- To do
Scan the records below. Report the number of lines containing the word "squarely", and nothing more.

- Supplied records

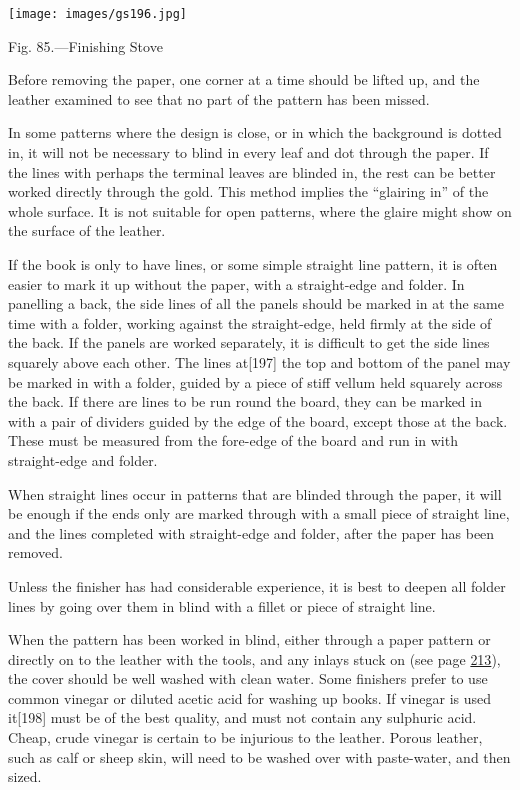 \documentclass[
]{article}
\begin{document}
\protect\hypertarget{Fig_85}{}{}
\texttt{[image: images/gs196.jpg]}

Fig. 85.---Finishing Stove

Before removing the paper, one corner at a time should be lifted up, and
the leather examined to see that no part of the pattern has been missed.

In some patterns where the design is close, or in which the background
is dotted in, it will not be necessary to blind in every leaf and dot
through the paper. If the lines with perhaps the terminal leaves are
blinded in, the rest can be better worked directly through the gold.
This method implies the ``glairing in'' of the whole surface. It is not
suitable for open patterns, where the glaire might show on the surface
of the leather.

If the book is only to have lines, or some simple straight line pattern,
it is often easier to mark it up without the paper, with a straight-edge
and folder. In panelling a back, the side lines of all the panels should
be marked in at the same time with a folder, working against the
straight-edge, held firmly at the side of the back. If the panels are
worked separately, it is difficult to get the side lines squarely above
each other. The lines at{\protect\hypertarget{Page_197}{}{{[}197{]}}}
the top and bottom of the panel may be marked in with a folder, guided
by a piece of stiff vellum held squarely across the back. If there are
lines to be run round the board, they can be marked in with a pair of
dividers guided by the edge of the board, except those at the back.
These must be measured from the fore-edge of the board and run in with
straight-edge and folder.

When straight lines occur in patterns that are blinded through the
paper, it will be enough if the ends only are marked through with a
small piece of straight line, and the lines completed with straight-edge
and folder, after the paper has been removed.

Unless the finisher has had considerable experience, it is best to
deepen all folder lines by going over them in blind with a fillet or
piece of straight line.

When the pattern has been worked in blind, either through a paper
pattern or directly on to the leather with the tools, and any inlays
stuck on (see page \protect\hyperlink{Page_213}{213}), the cover should
be well washed with clean water. Some finishers prefer to use common
vinegar or diluted acetic acid for washing up books. If vinegar is used
it{\protect\hypertarget{Page_198}{}{{[}198{]}}} must be of the best
quality, and must not contain any sulphuric acid. Cheap, crude vinegar
is certain to be injurious to the leather. Porous leather, such as calf
or sheep skin, will need to be washed over with paste-water, and then
sized.
\end{document}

- Expected output
2